A button displays a dialog box in order to edit weights associated to each variable.

 
Those weights, with default value 1, are associated with the variables and permit to guide the clustering. A weight greater than 1 will imply that the variable will be more taken into account during the clustering. A zero weight will make the variable purely illustrative.

Result

At the end of clustering, an algorithm allows finding automatically if one of the Clusters node's states is a filtered state or not. If so, this state is marked as filtered.

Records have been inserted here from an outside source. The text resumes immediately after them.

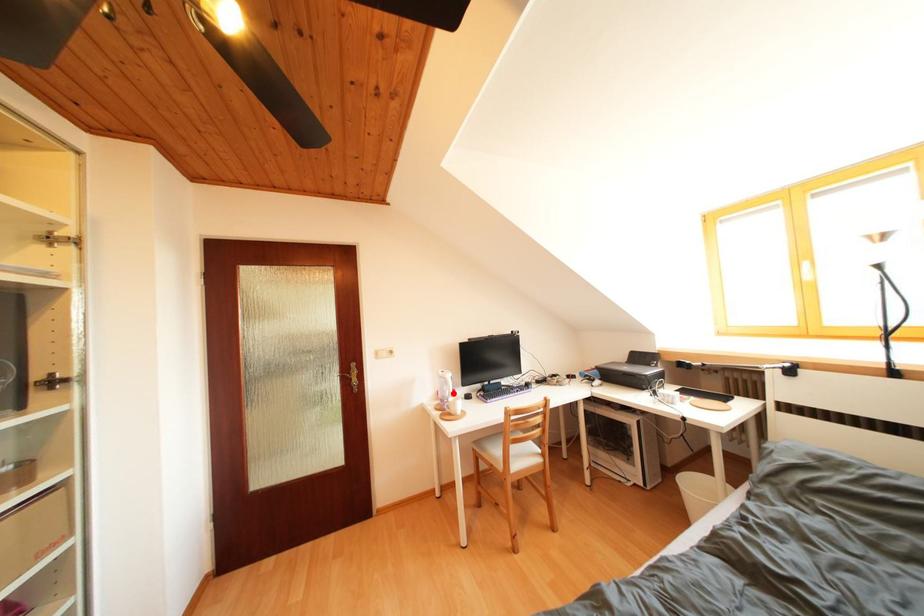
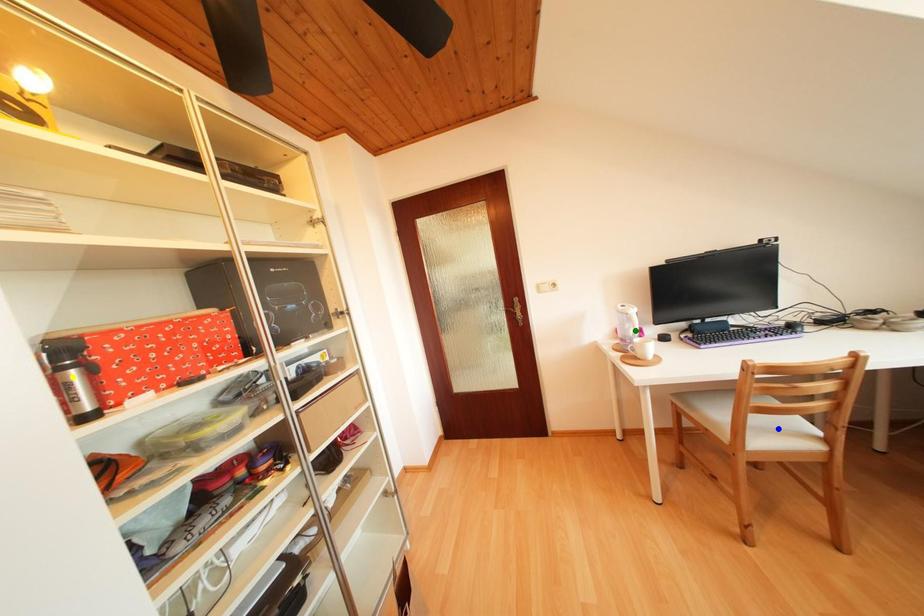
Question: I am providing you with two images of the same scene from different viewpoints. A red point is marked on the first image. You are given multiple points on the second image. Which spot in image 2 lines up with the point in image 1?

Choices:
 (A) yellow point
 (B) blue point
 (C) green point

Answer: (C)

An automatic analysis of the obtained segmentation is then carried out and returns a textual report. This report is a Target Report Analysis, but contains some additional information. It is made of: 

  • A summary of the learning characteristics (method and parameters, best number of clusters, score and time to find the solution);
     
  • A sorted list of the obtained results (number of clusters and corresponding score);
     
  • A list of the clusters sorted according to the marginal probabilities of each cluster (cf. Target Report Analysis) ;
     
  • A list of the clusters sorted according to the number of examples really associated to each cluster when using a decision rule based on the maximum likelihood for each case described in the learning set; 
     
  • A list of the clusters sorted according to the purity of each cluster. The purity corresponds to the mean of the cluster probability computed from each associated example of the learning set. This list also comes with the neighborhood of each cluster. The neighborhood of a cluster is the set of clusters that have a non zero probability during the association of an example to that cluster;
     
  • A list of the nodes sorted according to the quantity of information brought to the knowledge of the Cluster node (cf. Target Report Analysis);
     
  • The probabilistic profile of each cluster (cf. Target Report Analysis).

The Mapping button of the report window allows displaying a graphical representation of the created clusters:

This graph displays three properties of the found clusters: 

  • the color represents the purity of the clusters: the more a cluster is blue, the more it is pure
     
  • the size represents the prior probability of the cluster
     
  • the distance between two clusters represents the mean neighborhood of the clusters.

The rotation buttons at the bottom right allow rotating the entire graph.

In order to ease the understanding of the obtained clusters, and if at least one variable used in the clustering has numerical values associated to its states, the states of the node Cluster will have long names automatically associated. This name will contain the mean value of all the clustered variables obtained when observing the state of the Cluster.